— Start GIVEN RECORDS —

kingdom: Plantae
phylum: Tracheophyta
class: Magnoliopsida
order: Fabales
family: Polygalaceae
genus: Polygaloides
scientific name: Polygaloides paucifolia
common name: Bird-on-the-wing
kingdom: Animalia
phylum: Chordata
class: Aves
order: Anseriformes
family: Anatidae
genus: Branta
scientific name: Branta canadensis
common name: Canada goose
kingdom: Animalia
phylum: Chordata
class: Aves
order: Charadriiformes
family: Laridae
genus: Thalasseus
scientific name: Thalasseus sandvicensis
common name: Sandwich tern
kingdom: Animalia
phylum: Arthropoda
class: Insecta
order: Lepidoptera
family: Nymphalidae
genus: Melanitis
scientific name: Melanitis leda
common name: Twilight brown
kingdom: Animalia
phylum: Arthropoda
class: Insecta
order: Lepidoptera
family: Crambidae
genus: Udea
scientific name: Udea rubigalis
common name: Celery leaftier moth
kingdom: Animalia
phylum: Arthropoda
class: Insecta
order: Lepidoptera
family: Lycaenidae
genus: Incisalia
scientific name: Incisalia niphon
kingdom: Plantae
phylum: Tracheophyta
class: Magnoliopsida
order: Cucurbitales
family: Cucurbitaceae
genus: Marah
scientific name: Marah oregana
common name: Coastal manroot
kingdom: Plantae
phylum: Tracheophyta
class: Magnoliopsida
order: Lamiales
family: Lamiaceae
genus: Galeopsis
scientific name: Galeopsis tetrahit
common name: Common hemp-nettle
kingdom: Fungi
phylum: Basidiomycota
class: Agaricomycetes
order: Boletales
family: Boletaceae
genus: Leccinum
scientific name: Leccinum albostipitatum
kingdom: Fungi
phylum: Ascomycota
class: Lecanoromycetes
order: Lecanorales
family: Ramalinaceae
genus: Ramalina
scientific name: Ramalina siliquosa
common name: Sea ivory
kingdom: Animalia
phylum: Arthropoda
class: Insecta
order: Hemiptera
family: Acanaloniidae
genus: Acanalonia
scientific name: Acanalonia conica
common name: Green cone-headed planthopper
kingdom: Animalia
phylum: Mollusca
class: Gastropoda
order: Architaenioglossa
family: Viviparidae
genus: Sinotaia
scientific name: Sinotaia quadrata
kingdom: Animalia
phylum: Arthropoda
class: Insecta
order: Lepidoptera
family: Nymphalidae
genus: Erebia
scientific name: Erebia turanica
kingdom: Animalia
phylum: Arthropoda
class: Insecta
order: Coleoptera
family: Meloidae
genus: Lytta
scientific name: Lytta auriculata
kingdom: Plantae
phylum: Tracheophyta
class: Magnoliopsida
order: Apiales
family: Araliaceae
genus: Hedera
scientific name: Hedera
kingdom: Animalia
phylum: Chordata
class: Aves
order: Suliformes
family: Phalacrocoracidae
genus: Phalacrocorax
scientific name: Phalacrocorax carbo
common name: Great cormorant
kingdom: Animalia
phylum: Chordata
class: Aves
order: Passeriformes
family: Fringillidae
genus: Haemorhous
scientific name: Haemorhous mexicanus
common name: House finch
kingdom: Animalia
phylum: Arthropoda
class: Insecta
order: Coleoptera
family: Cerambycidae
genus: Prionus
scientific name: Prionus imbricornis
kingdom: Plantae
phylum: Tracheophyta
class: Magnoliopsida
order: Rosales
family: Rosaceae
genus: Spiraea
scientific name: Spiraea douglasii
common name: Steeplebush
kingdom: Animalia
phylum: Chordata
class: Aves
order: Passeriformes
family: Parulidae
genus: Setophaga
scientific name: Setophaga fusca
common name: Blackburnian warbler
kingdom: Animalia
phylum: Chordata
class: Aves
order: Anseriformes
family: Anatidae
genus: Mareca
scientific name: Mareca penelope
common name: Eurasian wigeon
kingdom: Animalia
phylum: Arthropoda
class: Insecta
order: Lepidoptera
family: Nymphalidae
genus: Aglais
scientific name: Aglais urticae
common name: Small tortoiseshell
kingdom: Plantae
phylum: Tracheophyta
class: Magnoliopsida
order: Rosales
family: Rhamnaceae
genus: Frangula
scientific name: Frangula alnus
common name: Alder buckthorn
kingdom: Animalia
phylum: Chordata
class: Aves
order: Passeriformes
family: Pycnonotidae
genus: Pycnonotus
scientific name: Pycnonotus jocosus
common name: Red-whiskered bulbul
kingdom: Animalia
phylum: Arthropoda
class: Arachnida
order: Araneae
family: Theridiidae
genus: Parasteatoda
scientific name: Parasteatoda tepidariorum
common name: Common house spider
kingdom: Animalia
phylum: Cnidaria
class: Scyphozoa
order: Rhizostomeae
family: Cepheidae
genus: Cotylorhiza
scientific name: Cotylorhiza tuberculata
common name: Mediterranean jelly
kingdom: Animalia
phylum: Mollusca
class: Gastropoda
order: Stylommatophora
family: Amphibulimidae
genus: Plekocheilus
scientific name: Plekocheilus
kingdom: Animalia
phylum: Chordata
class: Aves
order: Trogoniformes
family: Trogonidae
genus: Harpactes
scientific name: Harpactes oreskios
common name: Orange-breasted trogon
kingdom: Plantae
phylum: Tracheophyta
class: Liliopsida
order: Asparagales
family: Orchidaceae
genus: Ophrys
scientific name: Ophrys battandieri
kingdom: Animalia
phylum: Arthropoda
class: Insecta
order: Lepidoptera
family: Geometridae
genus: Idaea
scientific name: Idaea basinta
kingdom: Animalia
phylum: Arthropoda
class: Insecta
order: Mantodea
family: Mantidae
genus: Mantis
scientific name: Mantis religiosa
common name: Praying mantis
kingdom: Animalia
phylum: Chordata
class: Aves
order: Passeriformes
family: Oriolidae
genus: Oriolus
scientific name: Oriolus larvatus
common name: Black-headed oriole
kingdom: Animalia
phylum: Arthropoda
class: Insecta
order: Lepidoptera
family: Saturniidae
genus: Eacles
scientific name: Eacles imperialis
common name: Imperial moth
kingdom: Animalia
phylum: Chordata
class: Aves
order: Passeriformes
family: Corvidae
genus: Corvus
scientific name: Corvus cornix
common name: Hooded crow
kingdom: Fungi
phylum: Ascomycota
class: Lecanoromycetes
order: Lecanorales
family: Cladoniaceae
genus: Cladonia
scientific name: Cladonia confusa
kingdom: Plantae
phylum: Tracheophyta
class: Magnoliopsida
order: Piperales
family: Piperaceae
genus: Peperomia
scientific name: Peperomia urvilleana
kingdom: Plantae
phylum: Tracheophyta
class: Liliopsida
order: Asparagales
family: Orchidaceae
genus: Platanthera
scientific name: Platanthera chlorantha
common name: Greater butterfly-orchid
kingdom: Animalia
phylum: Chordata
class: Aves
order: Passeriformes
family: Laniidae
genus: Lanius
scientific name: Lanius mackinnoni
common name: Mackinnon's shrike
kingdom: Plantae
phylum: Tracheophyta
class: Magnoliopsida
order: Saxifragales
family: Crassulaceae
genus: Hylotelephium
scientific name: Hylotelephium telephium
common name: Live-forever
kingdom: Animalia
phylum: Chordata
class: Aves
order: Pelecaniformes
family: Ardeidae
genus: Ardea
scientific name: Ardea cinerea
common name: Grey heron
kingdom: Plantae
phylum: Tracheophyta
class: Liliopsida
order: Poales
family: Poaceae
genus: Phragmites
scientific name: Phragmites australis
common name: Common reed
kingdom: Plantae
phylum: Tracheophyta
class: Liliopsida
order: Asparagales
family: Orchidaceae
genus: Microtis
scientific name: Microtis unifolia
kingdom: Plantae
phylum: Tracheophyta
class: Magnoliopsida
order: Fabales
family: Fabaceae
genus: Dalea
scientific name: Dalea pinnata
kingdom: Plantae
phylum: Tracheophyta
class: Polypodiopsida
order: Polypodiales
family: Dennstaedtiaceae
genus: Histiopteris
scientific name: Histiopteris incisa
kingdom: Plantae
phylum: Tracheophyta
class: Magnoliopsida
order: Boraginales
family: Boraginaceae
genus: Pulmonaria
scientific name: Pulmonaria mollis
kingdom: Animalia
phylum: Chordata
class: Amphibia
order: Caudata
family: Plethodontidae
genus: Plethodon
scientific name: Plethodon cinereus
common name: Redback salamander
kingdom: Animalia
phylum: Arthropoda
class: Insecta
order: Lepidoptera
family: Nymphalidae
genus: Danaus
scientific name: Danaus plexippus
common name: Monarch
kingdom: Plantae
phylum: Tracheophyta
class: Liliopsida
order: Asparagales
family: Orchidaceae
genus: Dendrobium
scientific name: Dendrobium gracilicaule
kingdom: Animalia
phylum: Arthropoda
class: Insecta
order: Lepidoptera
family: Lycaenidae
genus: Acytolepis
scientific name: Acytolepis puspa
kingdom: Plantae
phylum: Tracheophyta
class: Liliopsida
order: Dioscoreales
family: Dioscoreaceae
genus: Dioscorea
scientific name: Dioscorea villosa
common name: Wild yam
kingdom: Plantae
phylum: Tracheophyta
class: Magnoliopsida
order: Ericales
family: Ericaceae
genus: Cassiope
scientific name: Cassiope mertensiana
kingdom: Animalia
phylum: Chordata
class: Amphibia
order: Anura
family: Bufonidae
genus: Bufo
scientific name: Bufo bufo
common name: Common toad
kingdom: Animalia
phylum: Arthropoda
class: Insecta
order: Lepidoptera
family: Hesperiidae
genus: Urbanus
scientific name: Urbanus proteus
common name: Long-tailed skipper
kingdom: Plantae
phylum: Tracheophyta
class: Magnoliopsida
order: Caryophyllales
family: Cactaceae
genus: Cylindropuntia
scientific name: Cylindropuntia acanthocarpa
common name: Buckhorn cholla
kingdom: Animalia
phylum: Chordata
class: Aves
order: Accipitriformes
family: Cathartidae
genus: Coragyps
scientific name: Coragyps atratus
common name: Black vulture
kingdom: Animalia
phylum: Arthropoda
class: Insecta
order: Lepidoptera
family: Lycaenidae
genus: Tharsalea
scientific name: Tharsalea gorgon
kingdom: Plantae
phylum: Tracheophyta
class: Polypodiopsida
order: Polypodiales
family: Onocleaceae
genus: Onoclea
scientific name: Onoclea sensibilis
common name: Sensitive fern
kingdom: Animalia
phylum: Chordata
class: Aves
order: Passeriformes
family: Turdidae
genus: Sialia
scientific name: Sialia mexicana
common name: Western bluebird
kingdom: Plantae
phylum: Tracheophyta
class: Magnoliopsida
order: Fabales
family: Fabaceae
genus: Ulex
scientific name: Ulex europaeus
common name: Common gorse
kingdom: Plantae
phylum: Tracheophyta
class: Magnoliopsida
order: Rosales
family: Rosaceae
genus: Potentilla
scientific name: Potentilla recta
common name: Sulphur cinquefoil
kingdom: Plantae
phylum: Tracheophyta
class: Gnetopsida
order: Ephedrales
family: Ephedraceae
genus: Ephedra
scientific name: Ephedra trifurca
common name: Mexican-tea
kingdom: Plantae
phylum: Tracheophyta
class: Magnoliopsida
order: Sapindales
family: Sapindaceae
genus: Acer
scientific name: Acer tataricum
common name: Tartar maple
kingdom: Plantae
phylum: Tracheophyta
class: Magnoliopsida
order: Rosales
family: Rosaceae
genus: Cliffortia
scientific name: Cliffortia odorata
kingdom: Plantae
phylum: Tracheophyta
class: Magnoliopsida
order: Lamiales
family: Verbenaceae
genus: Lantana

— End GIVEN RECORDS —

TASK REQUIREMENTS: Reproduce the items word for word, from their very first line down to and including the line "genus: Galeopsis".

SOLUTION TO THE EXERCISE:
kingdom: Plantae
phylum: Tracheophyta
class: Magnoliopsida
order: Fabales
family: Polygalaceae
genus: Polygaloides
scientific name: Polygaloides paucifolia
common name: Bird-on-the-wing
kingdom: Animalia
phylum: Chordata
class: Aves
order: Anseriformes
family: Anatidae
genus: Branta
scientific name: Branta canadensis
common name: Canada goose
kingdom: Animalia
phylum: Chordata
class: Aves
order: Charadriiformes
family: Laridae
genus: Thalasseus
scientific name: Thalasseus sandvicensis
common name: Sandwich tern
kingdom: Animalia
phylum: Arthropoda
class: Insecta
order: Lepidoptera
family: Nymphalidae
genus: Melanitis
scientific name: Melanitis leda
common name: Twilight brown
kingdom: Animalia
phylum: Arthropoda
class: Insecta
order: Lepidoptera
family: Crambidae
genus: Udea
scientific name: Udea rubigalis
common name: Celery leaftier moth
kingdom: Animalia
phylum: Arthropoda
class: Insecta
order: Lepidoptera
family: Lycaenidae
genus: Incisalia
scientific name: Incisalia niphon
kingdom: Plantae
phylum: Tracheophyta
class: Magnoliopsida
order: Cucurbitales
family: Cucurbitaceae
genus: Marah
scientific name: Marah oregana
common name: Coastal manroot
kingdom: Plantae
phylum: Tracheophyta
class: Magnoliopsida
order: Lamiales
family: Lamiaceae
genus: Galeopsis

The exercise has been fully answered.